His name is Roger. Roger fills two pages of lined yellow paper with notations meaning nothing to me. I don’t recognize a single word in either French or English. He looks me in the eye with his sad eyes. I should say here, he has a strong resemblance to Dr. Oppenheimer. He gives me what passes for a smile from a pessimist, a sort of double twist of the lips, a lifted eyebrow over lowered eyes, and delivers his report.
‘You don’t have a worry in the world. There’s absolutely no way the relatively light weight of the small boat you intend to place
on the deck of the metal boat could possibly effect the stability of that barge. Go right to it and good luck.’
So there I am. We’re to start the marriage of the two boats in a few days. I drive out to M. Teurnier’s place with the rest of the money I owe him. I’m deeply in hock to three generous friends, none of them scientists, none of them artists, but all of them lovers of the arts, and here I am counting out 5,500 francs in five-hundred-franc bills. I must be out of my mind.
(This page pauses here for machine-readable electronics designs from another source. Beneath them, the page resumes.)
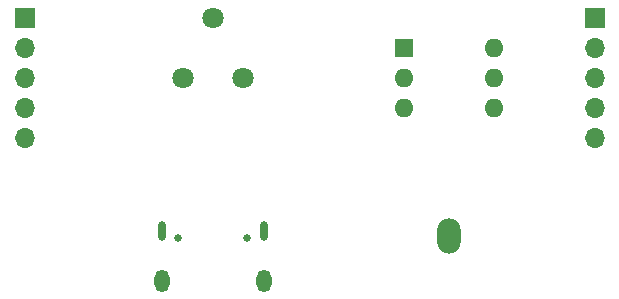
<source format=gbs>
%TF.GenerationSoftware,KiCad,Pcbnew,8.0.4*%
%TF.CreationDate,2025-01-04T18:25:06+00:00*%
%TF.ProjectId,breadboard_usb,62726561-6462-46f6-9172-645f7573622e,rev?*%
%TF.SameCoordinates,Original*%
%TF.FileFunction,Soldermask,Bot*%
%TF.FilePolarity,Negative*%
%FSLAX46Y46*%
G04 Gerber Fmt 4.6, Leading zero omitted, Abs format (unit mm)*
G04 Created by KiCad (PCBNEW 8.0.4) date 2025-01-04 18:25:06*
%MOMM*%
%LPD*%
G01*
G04 APERTURE LIST*
%ADD10R,1.600000X1.600000*%
%ADD11O,1.600000X1.600000*%
%ADD12O,2.000000X3.000000*%
%ADD13R,1.700000X1.700000*%
%ADD14O,1.700000X1.700000*%
%ADD15C,1.800000*%
%ADD16O,0.600000X1.700000*%
%ADD17C,0.650000*%
%ADD18O,1.300000X1.900000*%
G04 APERTURE END LIST*
D10*
%TO.C,SW3*%
X84190000Y-54540000D03*
D11*
X84190000Y-57080000D03*
X84190000Y-59620000D03*
X91810000Y-59620000D03*
X91810000Y-57080000D03*
X91810000Y-54540000D03*
%TD*%
D12*
%TO.C,U5*%
X88000000Y-70500000D03*
%TD*%
D13*
%TO.C,J17*%
X100360000Y-52000000D03*
D14*
X100360000Y-54540000D03*
X100360000Y-57080000D03*
X100360000Y-59620000D03*
X100360000Y-62160000D03*
%TD*%
D13*
%TO.C,J16*%
X52100000Y-52000000D03*
D14*
X52100000Y-54540000D03*
X52100000Y-57080000D03*
X52100000Y-59620000D03*
X52100000Y-62160000D03*
%TD*%
D15*
%TO.C,RV1*%
X65460000Y-57080000D03*
X68000000Y-52000000D03*
X70540000Y-57080000D03*
%TD*%
D16*
%TO.C,J18*%
X63680000Y-70070000D03*
D17*
X65110000Y-70600000D03*
X70890000Y-70600000D03*
D16*
X72320000Y-70070000D03*
D18*
X63680000Y-74250000D03*
X72320000Y-74250000D03*
%TD*%
M02*

</source>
I explain to M. Teurnier, with Corinne’s help, my scientific discoveries. He laughs. He’s just finishing his lunch and has a huge piece of bread in his mouth. He almost chokes, then swallows. He waves his arms at me, signaling little Corinne to stay on and finish her dessert while he leads the crazy American outside to the boatyard.
We go hopping and hobbling alone to another section of the yard, where I haven’t been. He points. I see a barge, and on the barge is a gigantic yellow crane. On one end of the crane is a barge being lifted practically out of the water, over the side of the first barge! I can’t believe it. We look at each other. He laughs and I start laughing, too. So much for science. He puts his hand on my shoulder; it’s quite a reach for him. I’m convinced. I don’t want to interfere with his meal anymore. I feel somewhat foolish. We make our definite plans for the boat marriage.
The Marriage
At last comes the day of the great event. It’s a Saturday and a crowd of our friends are there to watch what seems to be this impending catastrophe. That is everyone except poor Matt. Two evenings before, bailing with me, he sprained or broke his ankle. We had dashed off to the emergency room at the American Hospital, and sure enough, it was a hairline fracture. This boat is definitely jinxed. But there’s no stopping now.